Teacher's beheading: Muslim groups in S'pore condemn attack

Muslim organisations here, including the Islamic Religious Council of Singapore (Muis), have condemned the beheading of a teacher in France after he showed caricatures of Prophet Muhammad in class.

The organisations also called for an end to violence and terrorism in the name of religion, and said yesterday that such acts run counter to the values of Islam.

Last Friday, 47-year-old history teacher Samuel Paty was violently beheaded by 18-year-old Abdullakh Anzorov in a suburb north of Paris.

Anzorov, originally from the Russian region of Chechnya, was later shot dead by the police. Mr Paty had shown caricatures of Prophet Muhammad in a class on freedom of expression, which incited anger among some Muslim families.

A photo of Mr Paty and a message claiming responsibility for his murder were found on Anzorov's cellphone. He had also tweeted images of the teacher's dead body.

A spokesman for the Religious Rehabilitation Group (RRG) in Singapore told The Straits Times yesterday that such a violent act is in contempt of the teachings of Islam, and such crimes are a serious setback to interfaith harmony that the global community strives towards.

Launched in 2003, the RRG is a non-profit group that trains religious teachers to counsel those influenced or misguided by radical teachings. Said the spokesman: "All acts of indiscriminate violence and terrorism cannot hide behind any religion or belief, for all faith teaches us to respect the other and to preserve humanity."
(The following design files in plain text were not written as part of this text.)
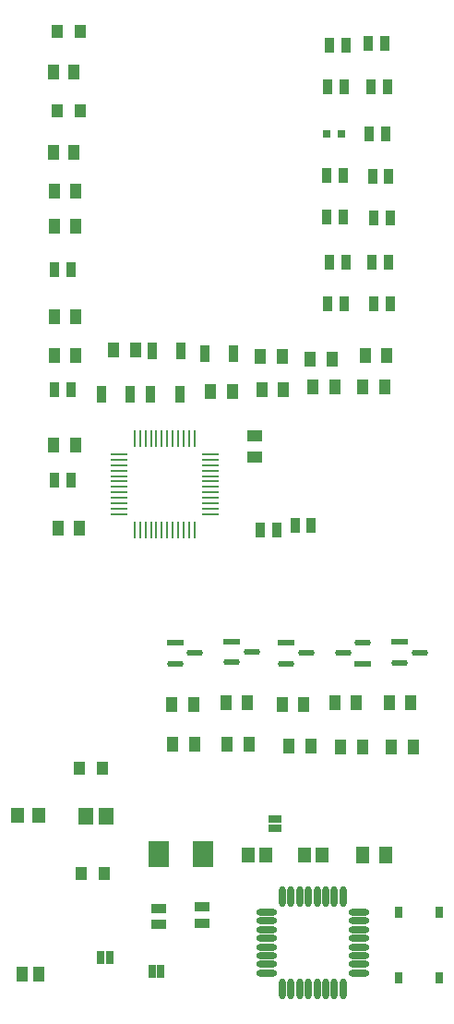
<source format=gtp>
G04*
G04 #@! TF.GenerationSoftware,Altium Limited,Altium Designer,23.0.1 (38)*
G04*
G04 Layer_Color=8421504*
%FSLAX44Y44*%
%MOMM*%
G71*
G04*
G04 #@! TF.SameCoordinates,29EA246D-3BC2-426E-A151-39073B1FECC7*
G04*
G04*
G04 #@! TF.FilePolarity,Positive*
G04*
G01*
G75*
%ADD18O,1.9500X0.6000*%
%ADD19O,0.6000X1.9500*%
%ADD20R,1.2850X1.4700*%
%ADD21R,1.0000X1.3500*%
%ADD22R,1.3046X1.4562*%
%ADD23R,1.2065X1.5082*%
%ADD24R,1.4549X1.5562*%
%ADD25R,0.6500X0.7000*%
%ADD26R,0.9500X1.3500*%
%ADD27R,1.0500X1.4500*%
%ADD28R,1.5242X0.5780*%
%ADD29R,1.5600X0.2800*%
%ADD30R,0.2800X1.5600*%
%ADD31R,1.3500X1.0000*%
G04:AMPARAMS|DCode=32|XSize=1.5242mm|YSize=0.578mm|CornerRadius=0.289mm|HoleSize=0mm|Usage=FLASHONLY|Rotation=0.000|XOffset=0mm|YOffset=0mm|HoleType=Round|Shape=RoundedRectangle|*
%AMROUNDEDRECTD32*
21,1,1.5242,0.0000,0,0,0.0*
21,1,0.9463,0.5780,0,0,0.0*
1,1,0.5780,0.4731,0.0000*
1,1,0.5780,-0.4731,0.0000*
1,1,0.5780,-0.4731,0.0000*
1,1,0.5780,0.4731,0.0000*
%
%ADD32ROUNDEDRECTD32*%
%ADD33R,0.6350X1.2700*%
%ADD34R,1.3500X0.9500*%
%ADD35R,1.9000X2.4000*%
%ADD36R,1.2700X0.6350*%
%ADD37R,0.9000X1.5500*%
%ADD38R,1.1000X1.3000*%
%ADD39R,0.7000X1.0000*%
%ADD40R,1.0000X1.3500*%
D18*
X1621110Y393760D02*
D03*
Y385760D02*
D03*
Y377760D02*
D03*
Y369760D02*
D03*
Y361760D02*
D03*
Y353760D02*
D03*
Y345760D02*
D03*
Y337760D02*
D03*
X1536110D02*
D03*
Y345760D02*
D03*
Y353760D02*
D03*
Y361760D02*
D03*
Y369760D02*
D03*
Y377760D02*
D03*
Y385760D02*
D03*
Y393760D02*
D03*
D19*
X1606610Y323260D02*
D03*
X1598610D02*
D03*
X1590610D02*
D03*
X1582610D02*
D03*
X1574610D02*
D03*
X1566610D02*
D03*
X1558610D02*
D03*
X1550610D02*
D03*
Y408260D02*
D03*
X1558610D02*
D03*
X1566610D02*
D03*
X1574610D02*
D03*
X1582610D02*
D03*
X1590610D02*
D03*
X1598610D02*
D03*
X1606610D02*
D03*
D20*
X1327560Y482600D02*
D03*
X1308100D02*
D03*
D21*
X1470500Y547370D02*
D03*
X1671160Y544830D02*
D03*
X1604170D02*
D03*
X1520030Y547370D02*
D03*
X1550670Y584200D02*
D03*
X1449230D02*
D03*
X1361504Y939800D02*
D03*
Y1022350D02*
D03*
X1415890Y909320D02*
D03*
X1550670Y902970D02*
D03*
X1504950Y871220D02*
D03*
X1551940Y872490D02*
D03*
X1598930Y585470D02*
D03*
X1648780D02*
D03*
X1518920D02*
D03*
X1557180Y546100D02*
D03*
X1361120Y821690D02*
D03*
X1341120D02*
D03*
X1577180Y546100D02*
D03*
X1570670Y584200D02*
D03*
X1500030Y547370D02*
D03*
X1498920Y585470D02*
D03*
X1624170Y544830D02*
D03*
X1668780Y585470D02*
D03*
X1618930D02*
D03*
X1651160Y544830D02*
D03*
X1344930Y745490D02*
D03*
X1364930D02*
D03*
X1644650Y875240D02*
D03*
X1624650D02*
D03*
X1578770D02*
D03*
X1598770D02*
D03*
X1646821Y904240D02*
D03*
X1626821D02*
D03*
X1531940Y872490D02*
D03*
X1484950Y871220D02*
D03*
X1341504Y904240D02*
D03*
X1361504D02*
D03*
X1596390Y900430D02*
D03*
X1576390D02*
D03*
X1530670Y902970D02*
D03*
X1395890Y909320D02*
D03*
X1341504Y1054817D02*
D03*
X1361504D02*
D03*
X1341504Y1022350D02*
D03*
Y939800D02*
D03*
X1450500Y547370D02*
D03*
X1469230Y584200D02*
D03*
D22*
X1535868Y445770D02*
D03*
X1587106D02*
D03*
X1570990D02*
D03*
X1519752D02*
D03*
D23*
X1624330D02*
D03*
X1645347D02*
D03*
D24*
X1388843Y481330D02*
D03*
X1370330D02*
D03*
D25*
X1591780Y1107440D02*
D03*
X1605280D02*
D03*
D26*
X1608970Y989330D02*
D03*
X1606550Y1031240D02*
D03*
Y1069340D02*
D03*
X1592700Y1150620D02*
D03*
X1644650Y1189990D02*
D03*
X1631950Y1150620D02*
D03*
X1648220Y989330D02*
D03*
X1649490Y1029970D02*
D03*
X1648460Y1068070D02*
D03*
X1630680Y1107440D02*
D03*
X1577340Y748030D02*
D03*
X1562340D02*
D03*
X1530350Y744220D02*
D03*
X1545350D02*
D03*
X1645680Y1107440D02*
D03*
X1633460Y1068070D02*
D03*
X1634490Y1029970D02*
D03*
X1633220Y989330D02*
D03*
X1646950Y1150620D02*
D03*
X1629650Y1189990D02*
D03*
X1608970Y1188720D02*
D03*
X1593970D02*
D03*
X1649730Y951230D02*
D03*
X1634730D02*
D03*
X1591550Y1069340D02*
D03*
Y1031240D02*
D03*
X1607700Y951230D02*
D03*
X1592700D02*
D03*
X1593970Y989330D02*
D03*
X1607700Y1150620D02*
D03*
X1357004Y872490D02*
D03*
X1342003D02*
D03*
X1357004Y982980D02*
D03*
X1342003D02*
D03*
Y789940D02*
D03*
X1357004D02*
D03*
D27*
X1340770Y1090734D02*
D03*
Y1164035D02*
D03*
X1359270D02*
D03*
X1359270Y1090734D02*
D03*
D28*
X1452456Y640690D02*
D03*
X1658620Y641350D02*
D03*
X1624754Y621690D02*
D03*
X1504526Y641960D02*
D03*
X1554268Y640690D02*
D03*
D29*
X1400920Y798630D02*
D03*
Y778630D02*
D03*
Y763630D02*
D03*
X1484520Y773630D02*
D03*
Y813630D02*
D03*
Y808630D02*
D03*
Y803630D02*
D03*
Y798630D02*
D03*
Y793630D02*
D03*
Y788630D02*
D03*
Y783630D02*
D03*
Y778630D02*
D03*
Y768630D02*
D03*
Y763630D02*
D03*
Y758630D02*
D03*
X1400920D02*
D03*
Y768630D02*
D03*
Y773630D02*
D03*
Y783630D02*
D03*
Y788630D02*
D03*
Y793630D02*
D03*
Y803630D02*
D03*
Y808630D02*
D03*
Y813630D02*
D03*
D30*
X1425220Y744330D02*
D03*
X1435220D02*
D03*
X1455220D02*
D03*
X1440220Y827930D02*
D03*
X1435220D02*
D03*
X1430220D02*
D03*
X1415220D02*
D03*
X1420220D02*
D03*
X1425220D02*
D03*
X1445220D02*
D03*
X1450220D02*
D03*
X1455220D02*
D03*
X1460220D02*
D03*
X1465220D02*
D03*
X1470220D02*
D03*
Y744330D02*
D03*
X1465220D02*
D03*
X1460220D02*
D03*
X1450220D02*
D03*
X1445220D02*
D03*
X1440220D02*
D03*
X1430220D02*
D03*
X1420220D02*
D03*
X1415220D02*
D03*
D31*
X1525270Y830580D02*
D03*
Y810580D02*
D03*
D32*
X1554268Y621690D02*
D03*
X1572472Y631190D02*
D03*
X1504526Y622960D02*
D03*
X1522730Y632460D02*
D03*
X1624754Y640690D02*
D03*
X1606550Y631190D02*
D03*
X1658620Y622350D02*
D03*
X1676824Y631850D02*
D03*
X1452456Y621690D02*
D03*
X1470660Y631190D02*
D03*
D33*
X1439164Y339090D02*
D03*
X1431036D02*
D03*
X1384046Y351790D02*
D03*
X1392174D02*
D03*
D34*
X1477010Y398540D02*
D03*
Y383540D02*
D03*
X1437640Y397270D02*
D03*
Y382270D02*
D03*
D35*
X1437280Y447040D02*
D03*
X1478280D02*
D03*
D36*
X1544320Y470662D02*
D03*
Y478790D02*
D03*
D37*
X1506220Y905510D02*
D03*
X1479720D02*
D03*
X1430020Y868680D02*
D03*
X1456520D02*
D03*
X1410970D02*
D03*
X1384470D02*
D03*
X1431290Y908050D02*
D03*
X1457790D02*
D03*
D38*
X1344003Y1201420D02*
D03*
X1365004D02*
D03*
X1344003Y1128118D02*
D03*
X1365004D02*
D03*
X1385570Y525780D02*
D03*
X1364570D02*
D03*
X1366520Y429260D02*
D03*
X1387520D02*
D03*
D39*
X1657900Y333220D02*
D03*
Y393220D02*
D03*
X1694900Y333220D02*
D03*
Y393220D02*
D03*
D40*
X1327150Y336550D02*
D03*
X1312150D02*
D03*
M02*

</source>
This sentiment was echoed by non-profit group AMP Singapore, formerly known as the Association of Muslim Professionals. It said extreme interpretations of beliefs can be detrimental to society.

"In a world where differing views are easily consumed by Singaporeans, it can get us divided as a nation. Frank and respectful discussions on sensitive issues such as religion must continue."

The Singapore Muslim Women's Association emphasised the importance of safeguarding the social cohesion that Singapore has built, adding that it hopes the incident in France will remind Singaporeans not to take this for granted.

The day after news of the beheading in France broke, Mufti Nazirudin Mohd Nasir, Singapore's highest Islamic authority, expressed his shock and sadness over the incident.

In a post on the Facebook page of Muis, he said murder in Prophet Muhammad's name is "the most heinous of crimes" and that such acts are inexcusable.

"All it does is to breed further contempt and division, forcing Muslim communities to be on the defensive, and putting at risk the hard work of so many peace-loving Muslim communities around the world," Dr Nazirudin said, calling on Muslims to stand firmly against all forms of violence and hate speech.

In France, the violent incident has prompted a government crackdown on radical Islam.

French police have reportedly carried out dozens of raids, while the government has ordered a six-month closure of a mosque outside Paris and plans to dissolve a group it said supported Palestinian militant group Hamas.

Mr Paty's beheading was the second knife attack in the name of avenging Prophet Muhammad since a trial started last month on the 2015 Charlie Hebdo killings in which 12 people, including cartoonists, were gunned down.

In the first attack, a man armed with a meat cleaver stabbed two people outside the former Paris offices of satirical magazine Charlie Hebdo.